◆ **Exercise aim**: From the listing below, copy only the lines from the line that contains "Fernando Moreira Souto" to the line that contains "Bestimmungen des Rechts", counting those two lines as part of the copy.

◆ **Working data**:
——————
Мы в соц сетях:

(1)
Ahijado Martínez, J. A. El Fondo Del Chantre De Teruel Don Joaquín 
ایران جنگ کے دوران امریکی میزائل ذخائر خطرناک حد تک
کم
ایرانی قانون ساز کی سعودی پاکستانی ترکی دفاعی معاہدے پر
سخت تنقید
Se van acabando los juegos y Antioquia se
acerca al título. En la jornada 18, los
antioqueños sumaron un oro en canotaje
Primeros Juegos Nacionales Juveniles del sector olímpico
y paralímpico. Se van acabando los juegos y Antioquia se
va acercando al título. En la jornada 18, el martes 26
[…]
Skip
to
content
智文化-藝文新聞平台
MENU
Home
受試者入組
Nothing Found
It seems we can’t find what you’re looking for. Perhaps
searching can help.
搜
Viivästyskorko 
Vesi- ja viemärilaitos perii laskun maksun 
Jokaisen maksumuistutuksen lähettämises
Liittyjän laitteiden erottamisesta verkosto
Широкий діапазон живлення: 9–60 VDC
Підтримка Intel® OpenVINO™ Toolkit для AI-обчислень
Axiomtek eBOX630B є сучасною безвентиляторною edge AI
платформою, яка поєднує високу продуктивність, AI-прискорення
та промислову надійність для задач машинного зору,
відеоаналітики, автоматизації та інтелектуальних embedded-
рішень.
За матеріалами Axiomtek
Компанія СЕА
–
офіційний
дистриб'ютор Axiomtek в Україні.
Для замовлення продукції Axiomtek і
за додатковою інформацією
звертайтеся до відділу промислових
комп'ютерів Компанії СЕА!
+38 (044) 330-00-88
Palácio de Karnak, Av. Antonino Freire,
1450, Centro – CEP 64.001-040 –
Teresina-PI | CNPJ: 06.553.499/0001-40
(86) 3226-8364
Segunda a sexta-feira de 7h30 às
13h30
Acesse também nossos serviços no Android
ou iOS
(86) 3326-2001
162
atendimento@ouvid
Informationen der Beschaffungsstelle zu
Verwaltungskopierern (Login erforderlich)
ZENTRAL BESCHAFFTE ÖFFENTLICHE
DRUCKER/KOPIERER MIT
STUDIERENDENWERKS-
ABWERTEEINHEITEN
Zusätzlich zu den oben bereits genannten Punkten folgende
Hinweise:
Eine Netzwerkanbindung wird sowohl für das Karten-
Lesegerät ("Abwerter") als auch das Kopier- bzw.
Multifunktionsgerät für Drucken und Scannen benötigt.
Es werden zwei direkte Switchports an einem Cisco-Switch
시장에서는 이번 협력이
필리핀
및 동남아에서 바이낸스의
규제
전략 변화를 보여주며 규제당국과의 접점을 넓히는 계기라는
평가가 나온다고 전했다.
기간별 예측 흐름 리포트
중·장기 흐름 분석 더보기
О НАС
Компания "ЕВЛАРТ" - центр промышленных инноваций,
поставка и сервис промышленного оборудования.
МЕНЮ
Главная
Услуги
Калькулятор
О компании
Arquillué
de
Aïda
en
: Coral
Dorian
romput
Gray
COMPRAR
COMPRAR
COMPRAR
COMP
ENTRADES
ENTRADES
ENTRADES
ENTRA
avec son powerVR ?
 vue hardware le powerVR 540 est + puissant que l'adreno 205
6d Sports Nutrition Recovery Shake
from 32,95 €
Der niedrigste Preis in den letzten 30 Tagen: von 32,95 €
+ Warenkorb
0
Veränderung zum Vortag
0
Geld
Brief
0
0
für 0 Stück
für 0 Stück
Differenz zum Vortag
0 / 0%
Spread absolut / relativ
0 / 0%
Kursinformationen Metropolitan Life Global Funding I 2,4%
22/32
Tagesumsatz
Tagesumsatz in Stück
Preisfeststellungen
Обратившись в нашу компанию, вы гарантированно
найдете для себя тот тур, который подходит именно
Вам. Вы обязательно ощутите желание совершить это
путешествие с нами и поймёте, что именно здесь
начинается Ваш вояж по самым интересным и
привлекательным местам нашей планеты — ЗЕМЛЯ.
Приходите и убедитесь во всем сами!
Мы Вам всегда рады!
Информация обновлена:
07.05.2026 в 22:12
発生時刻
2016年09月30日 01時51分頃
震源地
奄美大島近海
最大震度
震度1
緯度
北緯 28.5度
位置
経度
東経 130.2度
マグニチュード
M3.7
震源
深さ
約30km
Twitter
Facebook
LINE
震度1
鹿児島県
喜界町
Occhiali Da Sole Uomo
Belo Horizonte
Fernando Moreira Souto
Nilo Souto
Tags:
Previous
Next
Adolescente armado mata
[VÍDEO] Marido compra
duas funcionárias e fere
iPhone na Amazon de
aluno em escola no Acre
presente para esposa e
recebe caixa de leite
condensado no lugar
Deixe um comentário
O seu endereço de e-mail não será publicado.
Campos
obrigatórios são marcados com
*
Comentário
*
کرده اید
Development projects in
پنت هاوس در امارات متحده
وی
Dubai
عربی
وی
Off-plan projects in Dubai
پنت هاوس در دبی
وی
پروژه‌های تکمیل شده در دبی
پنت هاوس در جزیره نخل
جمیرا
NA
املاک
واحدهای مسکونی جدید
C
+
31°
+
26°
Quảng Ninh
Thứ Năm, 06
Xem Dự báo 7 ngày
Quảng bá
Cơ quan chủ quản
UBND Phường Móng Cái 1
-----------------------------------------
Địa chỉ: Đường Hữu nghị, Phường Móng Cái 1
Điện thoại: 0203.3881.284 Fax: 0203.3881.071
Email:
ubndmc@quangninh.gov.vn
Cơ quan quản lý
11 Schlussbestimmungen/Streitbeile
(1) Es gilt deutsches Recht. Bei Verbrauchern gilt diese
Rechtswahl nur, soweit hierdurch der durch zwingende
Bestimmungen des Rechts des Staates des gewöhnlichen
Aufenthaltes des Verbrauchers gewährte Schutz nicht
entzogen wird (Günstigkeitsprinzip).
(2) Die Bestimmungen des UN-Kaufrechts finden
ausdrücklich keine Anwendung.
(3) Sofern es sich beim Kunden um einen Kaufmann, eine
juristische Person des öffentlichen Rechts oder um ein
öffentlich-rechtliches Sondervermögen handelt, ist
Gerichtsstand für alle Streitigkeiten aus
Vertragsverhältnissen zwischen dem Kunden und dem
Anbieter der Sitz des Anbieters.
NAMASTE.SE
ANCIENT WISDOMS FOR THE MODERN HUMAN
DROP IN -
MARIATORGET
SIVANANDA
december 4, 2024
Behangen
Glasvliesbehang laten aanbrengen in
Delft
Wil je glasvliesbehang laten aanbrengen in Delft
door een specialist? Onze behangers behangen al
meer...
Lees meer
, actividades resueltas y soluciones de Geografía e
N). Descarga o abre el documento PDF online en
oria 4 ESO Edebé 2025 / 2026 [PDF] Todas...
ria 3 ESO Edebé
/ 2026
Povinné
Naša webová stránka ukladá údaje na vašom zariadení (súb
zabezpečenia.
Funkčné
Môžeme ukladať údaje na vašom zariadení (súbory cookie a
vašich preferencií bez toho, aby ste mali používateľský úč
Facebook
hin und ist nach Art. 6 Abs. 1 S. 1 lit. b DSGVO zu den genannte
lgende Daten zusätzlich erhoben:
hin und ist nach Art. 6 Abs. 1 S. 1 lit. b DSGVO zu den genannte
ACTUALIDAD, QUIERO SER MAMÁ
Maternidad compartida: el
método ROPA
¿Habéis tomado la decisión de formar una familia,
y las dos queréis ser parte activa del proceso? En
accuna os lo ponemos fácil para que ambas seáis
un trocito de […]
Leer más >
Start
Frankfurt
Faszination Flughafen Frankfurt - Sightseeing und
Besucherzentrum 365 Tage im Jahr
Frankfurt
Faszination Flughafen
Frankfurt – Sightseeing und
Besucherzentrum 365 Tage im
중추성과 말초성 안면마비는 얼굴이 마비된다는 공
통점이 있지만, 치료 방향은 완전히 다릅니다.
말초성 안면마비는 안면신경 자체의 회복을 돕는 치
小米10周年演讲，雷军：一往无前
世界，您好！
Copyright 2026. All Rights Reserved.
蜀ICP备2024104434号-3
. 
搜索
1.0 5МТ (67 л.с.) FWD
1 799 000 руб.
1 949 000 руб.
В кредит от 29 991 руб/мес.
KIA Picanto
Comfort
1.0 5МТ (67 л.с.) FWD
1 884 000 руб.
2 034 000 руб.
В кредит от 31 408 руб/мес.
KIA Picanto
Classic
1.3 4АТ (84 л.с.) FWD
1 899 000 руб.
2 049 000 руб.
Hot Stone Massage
——————
◆ **Response to the exercise**:
Fernando Moreira Souto
Nilo Souto
Tags:
Previous
Next
Adolescente armado mata
[VÍDEO] Marido compra
duas funcionárias e fere
iPhone na Amazon de
aluno em escola no Acre
presente para esposa e
recebe caixa de leite
condensado no lugar
Deixe um comentário
O seu endereço de e-mail não será publicado.
Campos
obrigatórios são marcados com
*
Comentário
*
کرده اید
Development projects in
پنت هاوس در امارات متحده
وی
Dubai
عربی
وی
Off-plan projects in Dubai
پنت هاوس در دبی
وی
پروژه‌های تکمیل شده در دبی
پنت هاوس در جزیره نخل
جمیرا
NA
املاک
واحدهای مسکونی جدید
C
+
31°
+
26°
Quảng Ninh
Thứ Năm, 06
Xem Dự báo 7 ngày
Quảng bá
Cơ quan chủ quản
UBND Phường Móng Cái 1
-----------------------------------------
Địa chỉ: Đường Hữu nghị, Phường Móng Cái 1
Điện thoại: 0203.3881.284 Fax: 0203.3881.071
Email:
ubndmc@quangninh.gov.vn
Cơ quan quản lý
11 Schlussbestimmungen/Streitbeile
(1) Es gilt deutsches Recht. Bei Verbrauchern gilt diese
Rechtswahl nur, soweit hierdurch der durch zwingende
Bestimmungen des Rechts des Staates des gewöhnlichen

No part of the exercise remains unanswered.